Elpidus

Scientific classification
- Kingdom: Animalia
- Phylum: Arthropoda
- Clade: Pancrustacea
- Class: Insecta
- Order: Coleoptera
- Suborder: Polyphaga
- Infraorder: Scarabaeiformia
- Family: Scarabaeidae
- Subfamily: Cetoniinae
- Tribe: Trichiini
- Genus: Elpidus Péringuey, 1907
- Species: E. hopei
- Binomial name: Elpidus hopei (Burmeister, 1842)
- Synonyms: Xiphoscelis hopei Burmeister, 1842 ; Brachagenius lineatipennis Kraatz, 1890 ;

= Elpidus =

- Genus: Elpidus
- Species: hopei
- Authority: (Burmeister, 1842)
- Parent authority: Péringuey, 1907

Genus of beetles

Elpidus is a genus of beetle of the family Scarabaeidae.

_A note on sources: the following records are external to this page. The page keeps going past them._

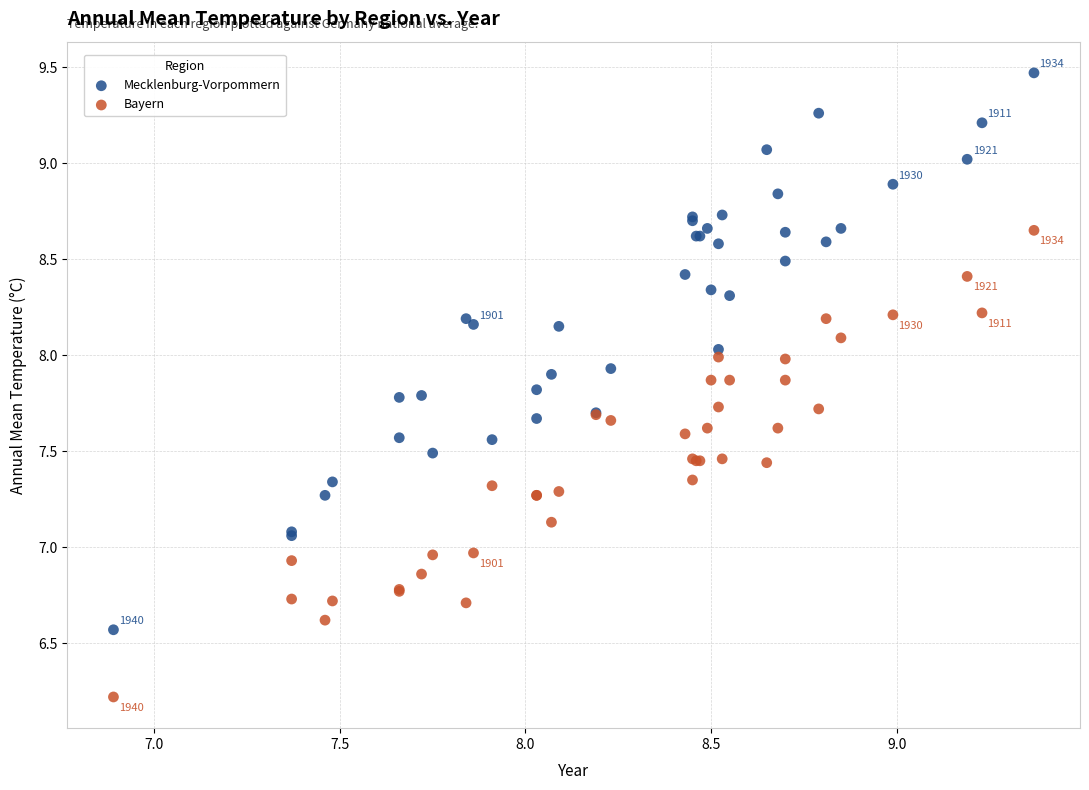

Which series contains the lowest Y value?

Bayern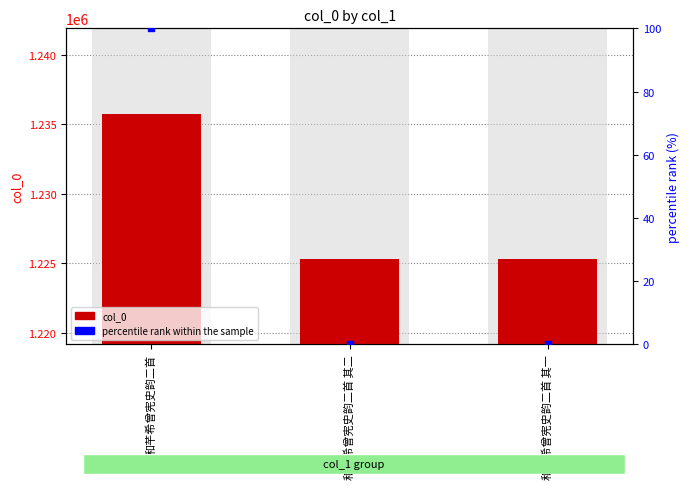

Which series has the largest total across all categories?

col_0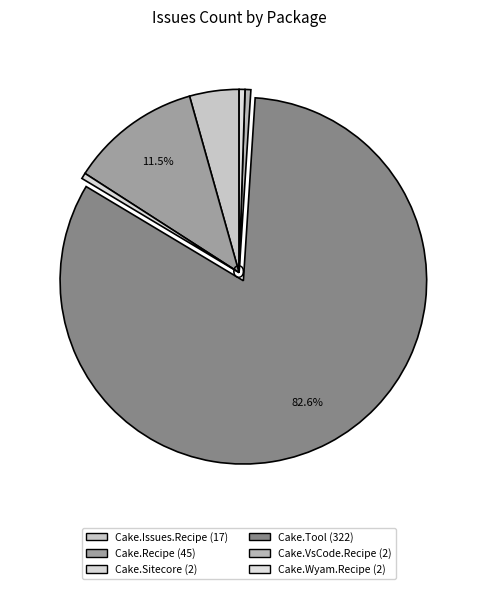

Which category has the smallest portion of the pie?

Cake.Sitecore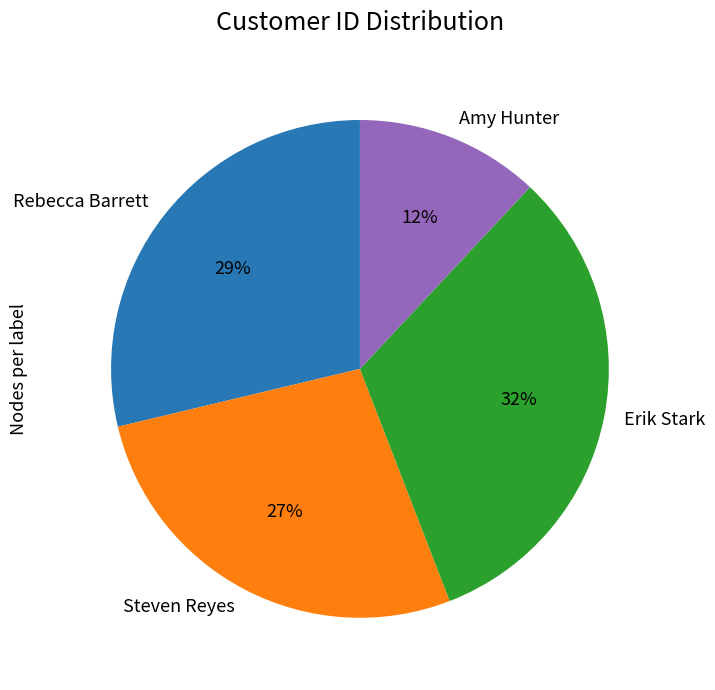

Is there any slice that represents more than half of the pie?

No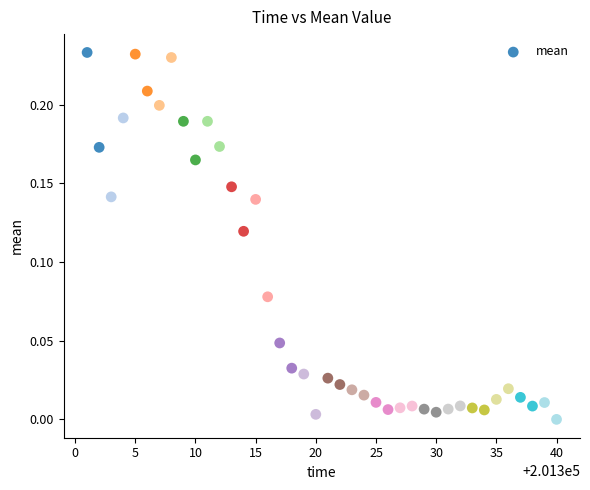

What is the range of X values (max minus min)?

39.0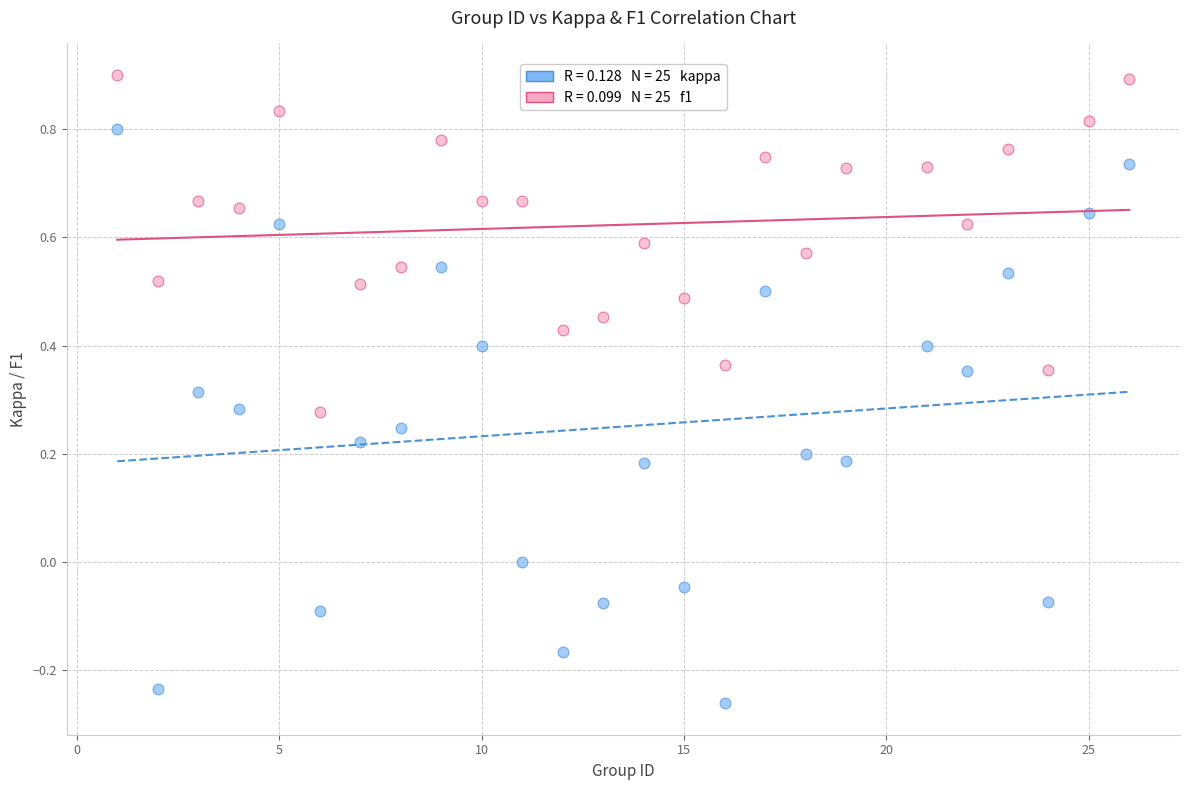

Across all data points, what is the range of Y values (max minus min)?

1.2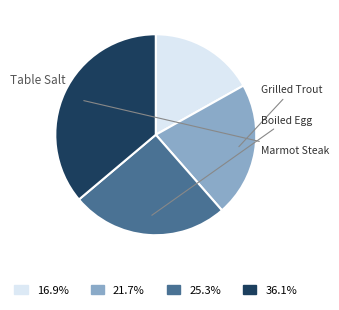

Does any single category account for the majority?

No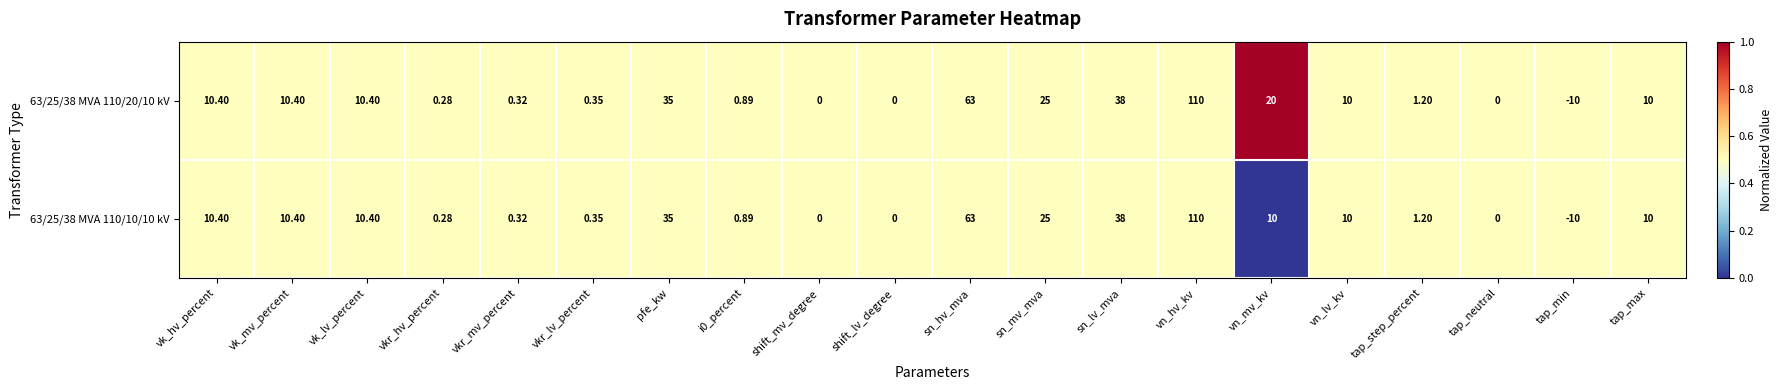

Where does the 63/25/38 MVA 110/10/10 kV series first go above 10?

vk_hv_percent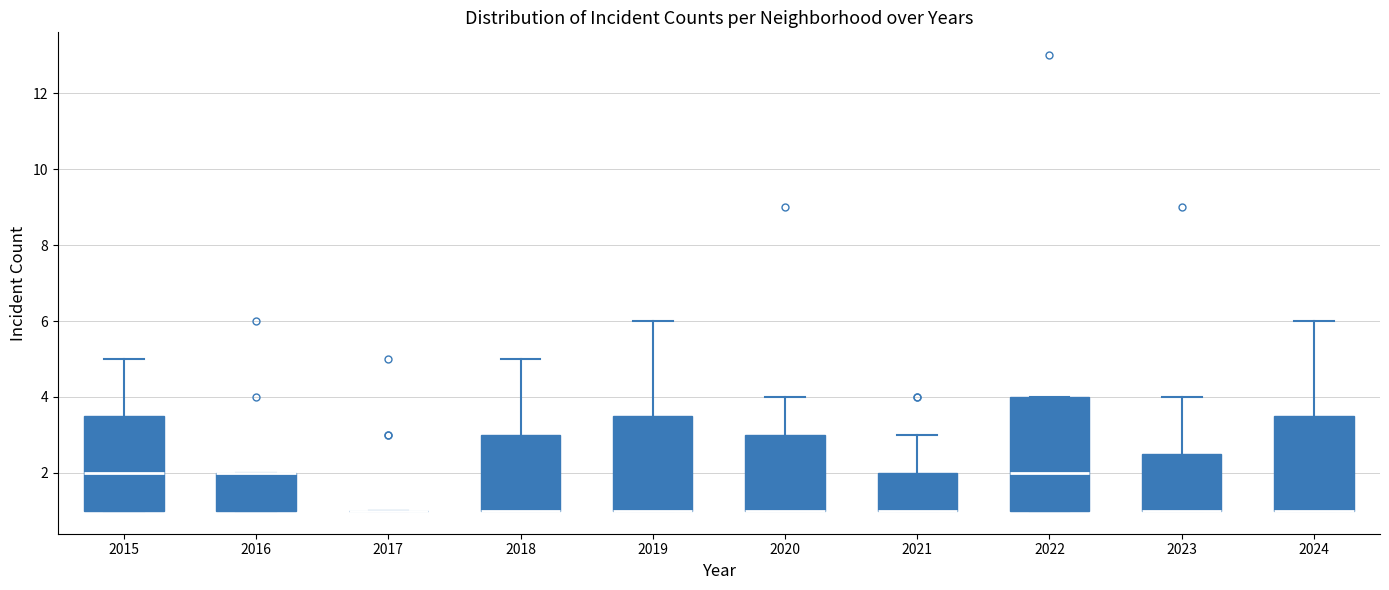

Where is the upper edge of the box at x = 2016 on the y-axis? The values are not printed on the chart, so give them approximately, as read against the axis.

2.0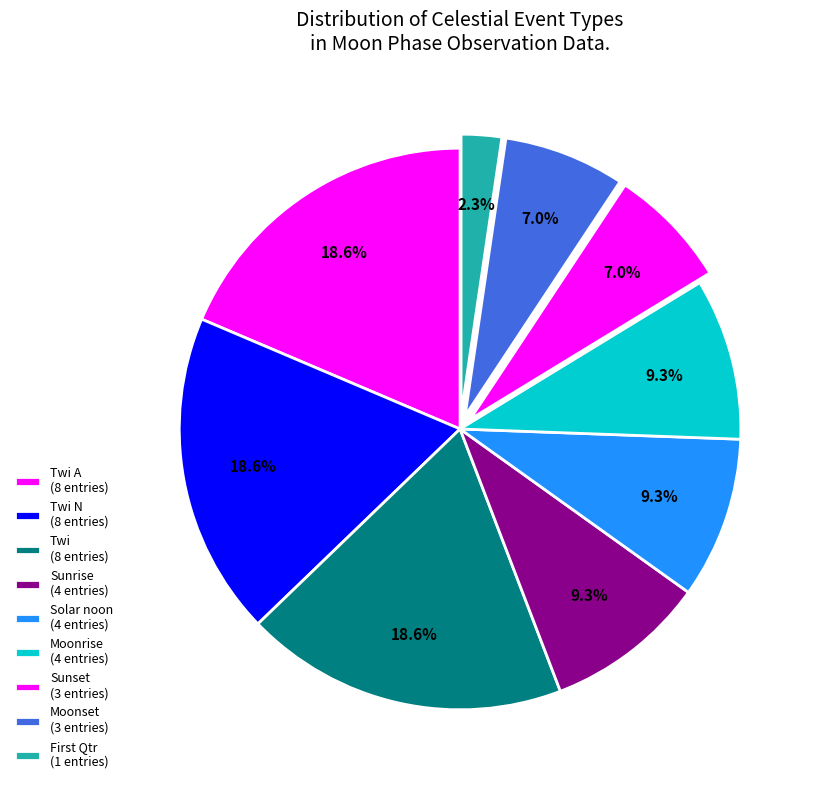

Count the number of slices in the pie.

9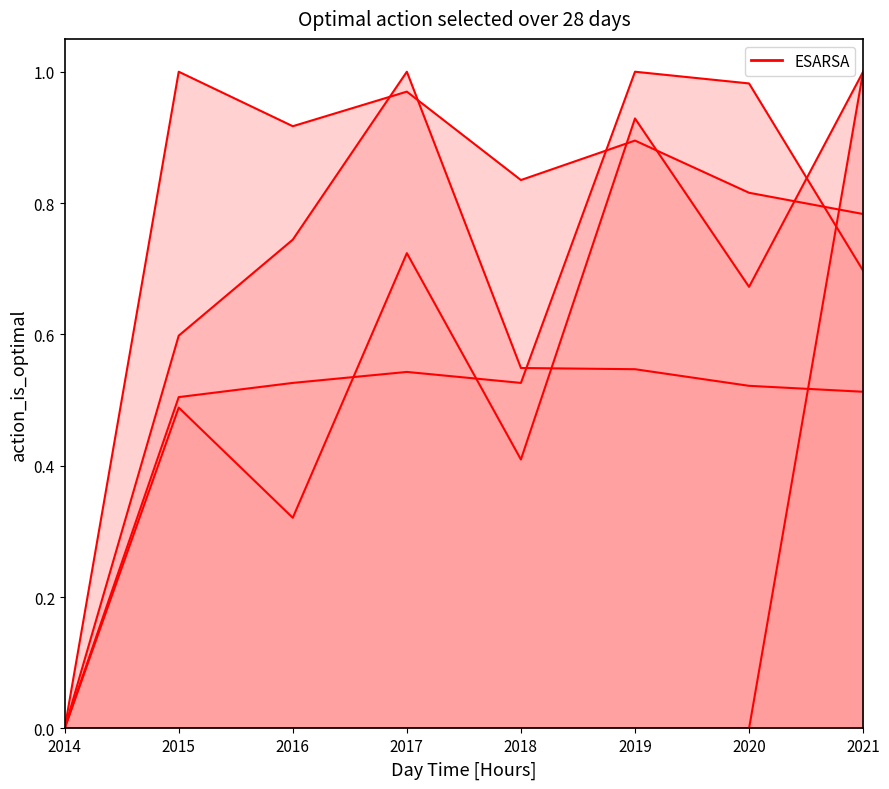

Reading left to right, list all the values displayed in this chart.

lnb1_prof: 2014=0.0	2015=1.0	2016=0.9	2017=1.0	2018=0.8	2019=0.9	2020=0.8	2021=0.8
lnb1_lits: 2014=0.0	2015=0.6	2016=0.7	2017=1.0	2018=0.5	2019=0.5	2020=0.5	2021=0.5
lnb1_bac: 2014=0.0	2015=0.5	2016=0.3	2017=0.7	2018=0.4	2019=0.9	2020=0.7	2021=1.0
lnb1_med: 2014=0.0	2015=0.5	2016=0.5	2017=0.5	2018=0.5	2019=1.0	2020=1.0	2021=0.7
lnb3_bacparit: 2014=0.0	2015=0.0	2016=0.0	2017=0.0	2018=0.0	2019=0.0	2020=0.0	2021=1.0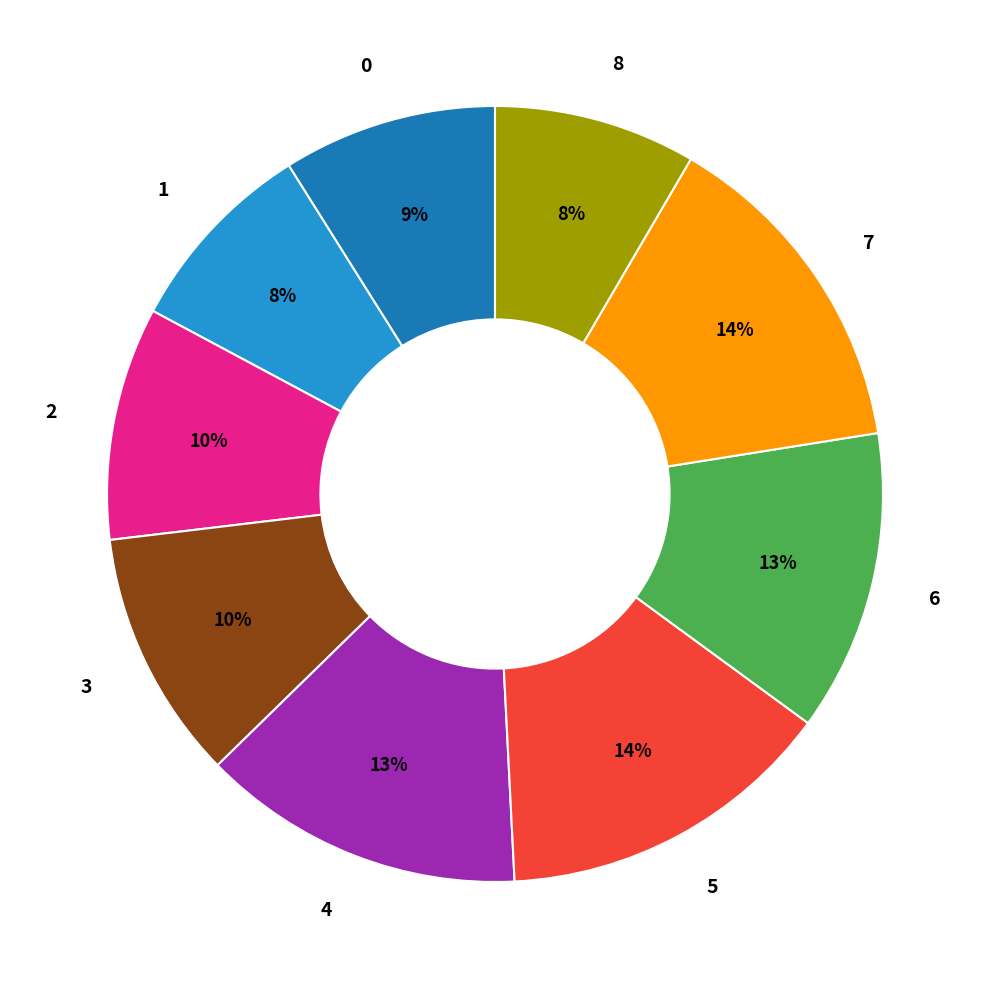

Is the sum of 1 and 8 greater than half?

No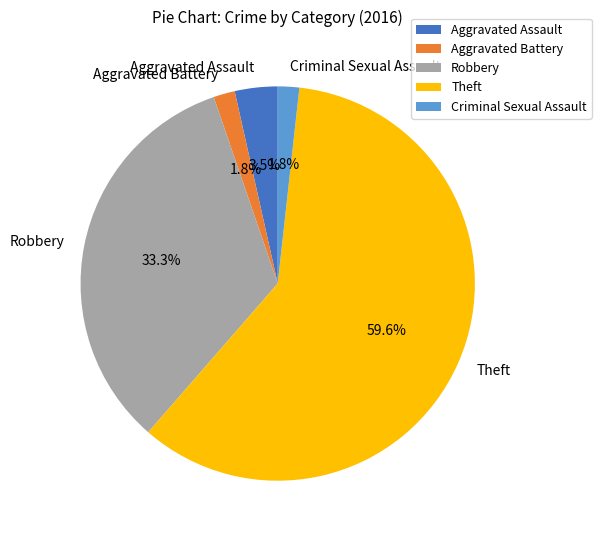

Which slice represents more than half of the pie?

Theft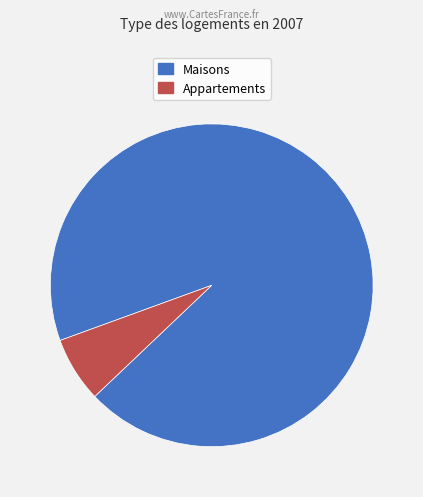

What is the largest slice in the pie chart?

Maisons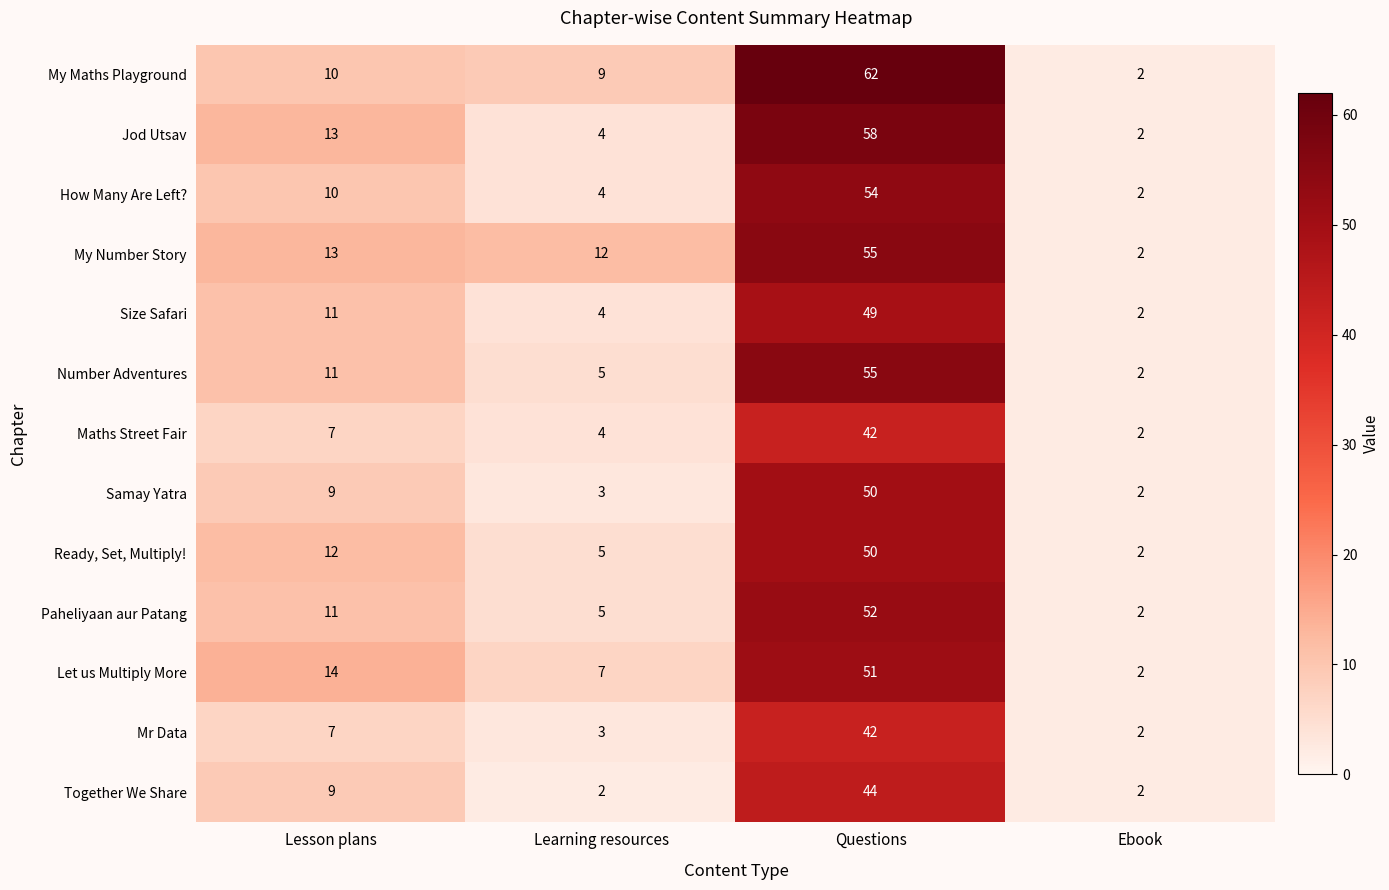

What value does the Paheliyaan aur Patang series have at Learning resources, to the nearest 5?

5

It is monotypic, being represented by the single species, Elpidus hopei, which is found in South Africa (Western Cape).

== Description ==
Adults reach a length of about 10-11 mm. They are black, with the antenne and elytra testaceous yellow, the latter with the suture, a diagonal discoidal band on each side, and the outer margin black. The upper side is nearly opaque and the head and clypeus are closely shagreened. The pronotum is plainly shagreened, convex in the posterior part, grooved longitudinally in the centre, and having along the outer margin a series of black setae. The scutellum is closely scabrose-punctate. The elytra are very slightly costate and not distinctly seriate-punctate, a little attenuated behind in males, not in females. The pygidium is glabrous, closely punctulate, black or reddish in females, but having in the male along the base two broad, transverse, white bands, divided by a narrow interval. The abdomen and legs are glabrous, shiny and sparsely punctate.